Startups are not SMEs (small and medium enterprises). It's time organisations and individuals stop confusing the two, now that startups are - in their own right - recognised as critical to Singapore's economic future.
A startup is a newly-established business, while an SME is (according to enterprise development agency Spring Singapore) a company with an annual sales turnover of not more than S$100 million or employment size of not more than 200 workers.
The former has become a buzzword, a term increasingly brandished around in the corporate world by chief innovation officers, digitilisation heads and fund managers, and in the public sector by politicians and government agencies - out of a wish to spur risk-taking and innovation.

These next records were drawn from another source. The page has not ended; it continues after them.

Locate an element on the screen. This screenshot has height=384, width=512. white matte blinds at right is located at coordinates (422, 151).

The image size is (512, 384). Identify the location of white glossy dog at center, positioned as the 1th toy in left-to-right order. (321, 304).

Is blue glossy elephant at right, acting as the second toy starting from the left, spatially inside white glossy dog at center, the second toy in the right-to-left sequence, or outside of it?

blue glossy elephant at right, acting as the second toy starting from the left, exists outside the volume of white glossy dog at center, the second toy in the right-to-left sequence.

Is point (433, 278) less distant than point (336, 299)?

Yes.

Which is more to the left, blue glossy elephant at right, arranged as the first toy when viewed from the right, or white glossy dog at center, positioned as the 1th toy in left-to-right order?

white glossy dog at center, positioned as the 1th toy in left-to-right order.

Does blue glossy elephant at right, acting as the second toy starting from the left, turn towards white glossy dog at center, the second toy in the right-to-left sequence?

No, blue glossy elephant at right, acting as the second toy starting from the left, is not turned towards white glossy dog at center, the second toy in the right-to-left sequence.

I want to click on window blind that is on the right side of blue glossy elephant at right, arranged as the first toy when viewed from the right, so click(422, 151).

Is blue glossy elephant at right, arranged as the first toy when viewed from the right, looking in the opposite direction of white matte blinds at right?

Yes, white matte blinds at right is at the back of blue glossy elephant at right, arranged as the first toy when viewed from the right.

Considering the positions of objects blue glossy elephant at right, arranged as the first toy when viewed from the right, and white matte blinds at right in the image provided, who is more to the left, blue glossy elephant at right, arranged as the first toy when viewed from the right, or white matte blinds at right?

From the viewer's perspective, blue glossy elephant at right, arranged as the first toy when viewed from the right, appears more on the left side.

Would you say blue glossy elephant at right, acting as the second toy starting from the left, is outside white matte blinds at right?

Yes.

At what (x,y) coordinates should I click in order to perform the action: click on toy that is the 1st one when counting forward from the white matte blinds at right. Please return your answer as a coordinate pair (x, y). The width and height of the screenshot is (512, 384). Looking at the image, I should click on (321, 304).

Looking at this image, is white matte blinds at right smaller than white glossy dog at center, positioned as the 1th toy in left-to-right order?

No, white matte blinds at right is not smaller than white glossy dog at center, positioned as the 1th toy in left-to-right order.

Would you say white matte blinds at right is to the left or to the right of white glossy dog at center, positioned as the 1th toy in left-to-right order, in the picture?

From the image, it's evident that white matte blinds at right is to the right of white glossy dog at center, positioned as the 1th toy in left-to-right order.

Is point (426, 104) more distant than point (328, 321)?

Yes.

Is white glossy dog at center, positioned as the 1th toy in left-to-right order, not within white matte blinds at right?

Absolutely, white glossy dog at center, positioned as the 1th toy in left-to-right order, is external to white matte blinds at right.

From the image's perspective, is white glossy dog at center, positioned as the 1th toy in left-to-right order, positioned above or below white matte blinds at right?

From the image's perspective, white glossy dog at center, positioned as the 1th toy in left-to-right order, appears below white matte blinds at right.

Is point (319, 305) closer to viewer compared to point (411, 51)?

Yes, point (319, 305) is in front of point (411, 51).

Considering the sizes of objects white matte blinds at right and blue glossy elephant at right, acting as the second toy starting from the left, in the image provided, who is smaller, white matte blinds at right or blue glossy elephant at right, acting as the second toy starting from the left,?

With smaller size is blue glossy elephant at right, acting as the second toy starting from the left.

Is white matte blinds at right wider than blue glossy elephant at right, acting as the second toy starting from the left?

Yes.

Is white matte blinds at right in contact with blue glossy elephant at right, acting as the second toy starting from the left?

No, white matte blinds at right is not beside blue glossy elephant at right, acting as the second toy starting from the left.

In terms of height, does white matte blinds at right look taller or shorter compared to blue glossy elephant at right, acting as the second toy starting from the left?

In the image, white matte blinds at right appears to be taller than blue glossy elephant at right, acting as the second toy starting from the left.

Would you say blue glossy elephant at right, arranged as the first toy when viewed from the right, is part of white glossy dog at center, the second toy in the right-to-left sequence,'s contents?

An SME, on the other hand, is a household term. It is well known that Singapore's over 180,000 SMEs form 99 per cent of all enterprises and contribute to nearly half of the country's gross domestic product while employing 70 per cent of the workforce.
But more often than not, startups are lumped together with SMEs as a single concept. While both are critical to the economy and deserve support, and may look similar in that they are both built by entrepreneurs and are small in revenue and staffing, there is a meaningful difference between the two, especially where policy and strategy are concerned.
Founders who look to build a startup are looking to do something fundamentally different from those who look to build an SME, according to AOL co-founder Steve Case. He says: "Startup is a term reserved for companies that can scale quickly and that can disrupt an existing category."
Steve Blank, founder of the Lean Startup movement, goes further to say that startups are "temporary organisations" designed to "search" for a repeatable, scalable business model. That is, a startup's product, value proposition and revenue framework are constantly evolving.
To grow into the large disruptive entities they want to become, startups typically seek funding by way of diluted equity, sharing profits with venture investors who see multiple returns on their investment. SMEs, on the contrary, prefer to retain 100 per cent control over the company.
So SMEs are generally funded with debt financing - a small business loan from a local bank - and their aim is to grow reliably over time. They aspire to have a "steady" number of employees, customers and revenues over a long period, says Mr Case.
SMEs also tend not to be dominant in their fields, generally selling known products to known customers in known local markets. A startup, however, seeks to disrupt established markets, in the name of reform. It may even create a new market with its first-of-a-kind offering.
It is not unusual for startups to be unprofitable or non-revenue-making in their first years, as many tend to focus on building a user-base and an appreciation of their offerings. Venture funding is seen as a validation of their work, and their exit strategy is usually either a listing or a trade sale.
Alex Chua, founder of homegrown web development agency Akimi Technologies (which identifies itself as an SME), puts it this way: "The bosses of a startup treat the company like a product they can sell. The bosses of an SME see the company as an ATM, a vehicle organised for profit and to earn money through something they like to do. Selling the company is usually not on their minds."
Going by the above definitions, startups in Singapore include mobile marketplace Carousell, ride-hailing service Grab and HPV vaccine maker PathoVax, while SMEs include fast casual restaurant chain 4 Fingers, bicycle maker Aleoca and nursing home operator Orange Valley.
If a country wants to spur new job creation, it should focus on "making it easier for startups to succeed". AOL's Mr Case explains that it is not SMEs but startups that account for nearly all of net new job creation in the US, of which 40 per cent comes from just the top one per cent of startups.
If a large enterprise opts to engage startups to drive corporate innovation, it must seek to have its systems questioned and disrupted, to pilot new solutions and potentially bring more value to customers. If a corporate venture capital fund invests in startups, it can't expect quick results.
SMEs slow in response
If SMEs are slow to respond to calls for greater innovation and productivity, it is because they are founded as structured organisations focused on delivering known value to known customers. An SME feels it has little need to change. Neither is it structured to change rapidly, unlike a startup.
If a government agency states that its "startups grants" are for first-time entrepreneurs with unique, differentiated business ideas, it should not be rejecting a biotech founder and holding out for "kopitiam" operator aspirants (ie, an SME owner), much less because the biotech is "too advanced".
If a service provider targets both startups and SMEs as customers, it must offer a range of price points, for SMEs have more purchasing power than startups. The exception is outstandingly venture-backed startups, such as Uber, which can and will pay for prime real estate, for example.
Finally, if individuals discuss startups and SMEs, they could be more sensitive to the differences between the two. Despite popular belief, they are not exactly interchangeable.